Прохрипят мой двенадцатый час.

Строки вспомнились сами собой. Она вжалась в спинку, чувствуя приближение всей прошлой мерзости. Накатило медленное головокружение. Вера откинула голову назад.

Началось.

Помещение резко заплясало вокруг подскакивая вверх-вниз и переваливаясь с одного бока на другой. Холсты повалились с полок. Крышки банок, хлопая, взлетали. Краски, точно рвота, короткими, мощными рывками выплескивались наружу.

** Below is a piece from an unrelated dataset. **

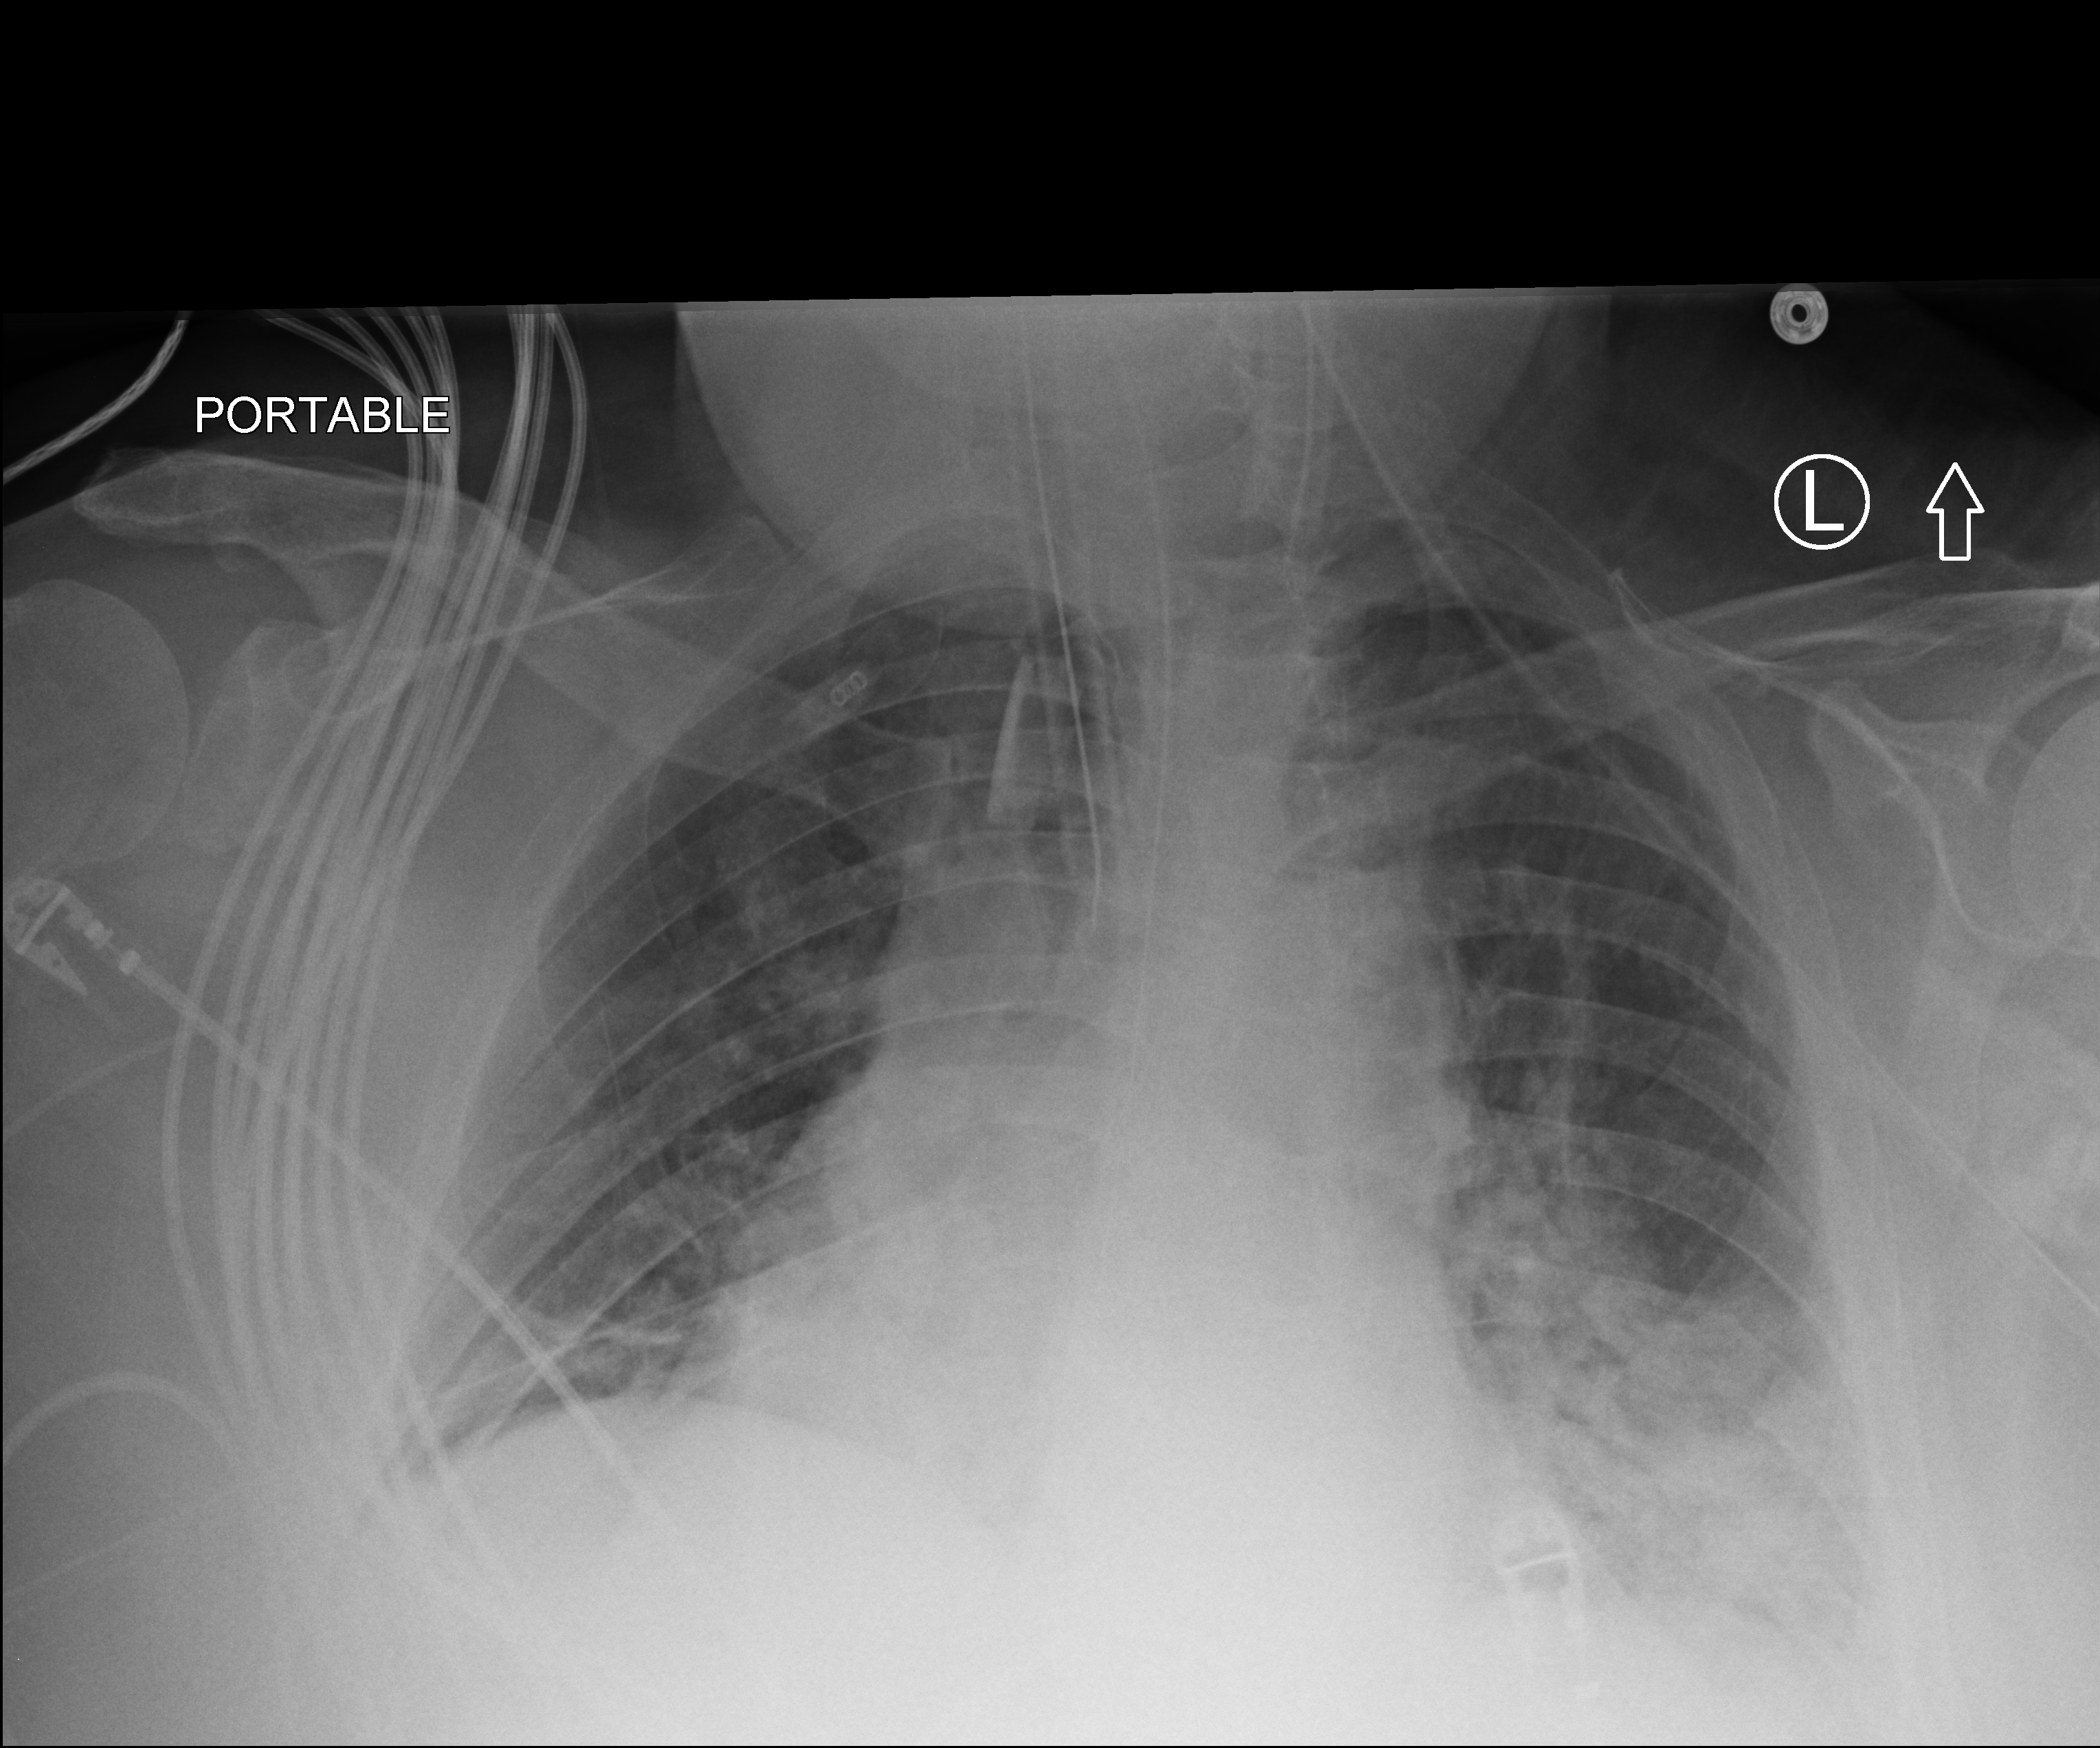
Portable chest radiograph; anteroposterior (AP) projection. Male patient hospitalised with COVID-19, age 60–74 years.
Hospital-stay facts (about this admission, not read from this image; timing relative to this image not recorded): admitted to intensive care during this hospital stay: yes; mechanically ventilated during this hospital stay: yes.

Тонкие струи липли друг к другу, косами заплетаясь в тягучие волны. Краска лилась потоками, высясь у свода и закручиваясь разноцветным вихрем.

Вера вцепилась в кресло.

Скрипя, стены пришли в движение. Раздался треск перемалываемого кирпича. Вся мастерская сдвинулась с места, вращаясь по кругу.

Широко открыв рот, Вера хотела закричать, позвать Андрея, когда от громадного вихря отделилась плотная, красная масса, похожая на ленту, и буром влетела ей в горло.

Глаза Веры округлились. Вены на шее разбухли, напоминая толстых дождевых червей.

Жирный маслянистый вкус разлился во рту. Она начала задыхаться. Поток заполнял желудок, больно давя на его стенки.

Пространство вокруг звенело и мялось, хруст кирпича нарастал, давя на уши. А в центре всего этого литым монументом неподвижно возвышался мольберт.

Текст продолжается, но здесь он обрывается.